Ensembling methods – Bagging, boosting, stacking and blending, application to AI Content Writing

Ensembling is a powerful approach for improving machine learning performance. This article is part of our introduction to data science.

It involves combining several base machine learning models predictions to produce a final outcome.

The ensembling method can have a better accuracy than all of the base models that are part of the ensembler. This happens when the base classifiers are sufficiently diverse and distinctive.

We will try to illustrate why ensembling methods has such good performance with a help of an example.

Let us say that we have 4 machine learning models that produce classifications for three classes. The result of each base classifier will thus be e.g. 100 which would denote presence of class A (1) and absence of classses B (0) and C (0).

Now let us take some input data Y for which we know that the ground truth result is 110.

If we input these data to our ML classifiers we get the following results:

100 (“error”)

110

010 (“error”)

110

However if we run the machine learning model results through ensembling model that uses majority voting, the result will be correct: 110. Despite two errors.

This example shows why combining machine learning models may lead to better results than the base models.

It also helps explain why there is some truth to the wisdom of crowds.

Ensemble methods

There are several different types of ensembling methods:

averaging
bagging
boosting
stacking
blending

Averaging

In averaging ensemble method we simply average the predictions of the individual base models.

Bagging

The bagging works by taking sampling from the train data set with replacement. Note that in such sampling we may obtain train data sets where the same instances may be present more than time. Once we have the sampled train data sets we train base model on these data sets, obtaining several base models.

If you ask yourself about the origin of the name, it comes by taking characters from the Bootstrapping name. Bagging was introduced by L. Breiman in 1994.

A well known example of bagging are random forests which are just decision trees trained on different samples from train data sets.

Where does bagging help us?

One benefit of bagging is that it decreases the variance of the machine learning model. We all know that all machine learning models suffer from the bias variance trade-off. Bias tells us something about how appropriate is the model for the problem and data set. Variance is the sensitivity of machine learning model to the training data set. Machine learning model with high variance will change greatly if we replace train data set with other instances.

Boosting

What about the bias? Well, we can reduce it by using the boosting approach.

In this case we train our base models sequentially. We train the first base model on our data and then reweight instances for which we got poor predictions. Then we train the next base model on this modified data and repeating these steps. The main idea is that the next base model tries to perform well on instances for which there was poor performance by previous base models.

Many boosting algorithms have been developed over the years, e.g. AdaBoost, Gradient boosting and XGBoost.

Stacking

Finally, let us consider stacking ensembling method. In stacking we have base models and additional meta model which trains on the out of fold predictions of the base models.

We could e.g. build the following base models:

logistic regression
linear regression (lasso, ridge)
decision trees
random forests
support vector machine
gradient boosting machine
xgboost
lightbm
lstm deep neural net
cnn neural net

Diagram of base models and meta model for stacking:

For meta model we can use logistic regression, lasso regression or XGBoost.

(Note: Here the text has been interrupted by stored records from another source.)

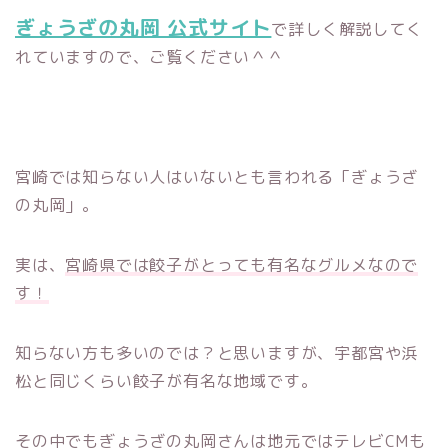
ぎょうざの丸岡 公式サイト
で詳しく解説してく
れていますので、ご覧ください＾＾
宮崎では知らない人はいないとも言われる「ぎょうざ
の丸岡」。
実は、
宮崎県では餃子がとっても有名なグルメなので
す！
知らない方も多いのでは？と思いますが、宇都宮や浜
松と同じくらい餃子が有名な地域です。
その中でもぎょうざの丸岡さんは地元ではテレビCMも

Stacking is trained in two major steps:

train the base models with k-fold validation, set aside the out of fold predictions of the base models
train the meta model on these out of fold prediction

Blending

Blending is slightly different to stacking.

Blending uses the held out validation set instead of out fold predictions, typically 10% of instances are used for this purpose.

AI Content Writing

In the second part of our article we will discuss recent advances in the field of AI Content Writing. In recent years there has been a lot of great steps in the natural language processing. In computer vision, a big step was the Imagenet competition and the big improvements made as part of it, e.g. AlexNet, Resnet, VGG and other great models which significantly improved performance over prior best results.

In natural language processing consulting we judge that a similar moment was achieved with great improvements in main language tasks with BERT or Bidirectional Encoder Representations from Transformers.

BERT has achieved great progress in many NLP tasks, such as Question Answering (SQuAD v1.1), Natural Language Inference (MNLI), and other tasks.

Another great leap was the GPT 2 model of OpenAI. It is particularly suited for content generation. Initially, OpenAI released only the smallest 110M model with 110 million parameters, in February 2019. They have released bigger models over time with the latest released being the original best one 1.5B.

Journalists and others testing this model were greatly impressed with its performance. Content writing services for AI and other fields may be affected by these developments in the next years. It is possible that new services will be started that will offer high quality AI content writing at a smaller price than the human writers.

GPT2 content generation also already led to interesting applications, e.g. the game AI Dungeon 2 has attracted a large number of users after its launch.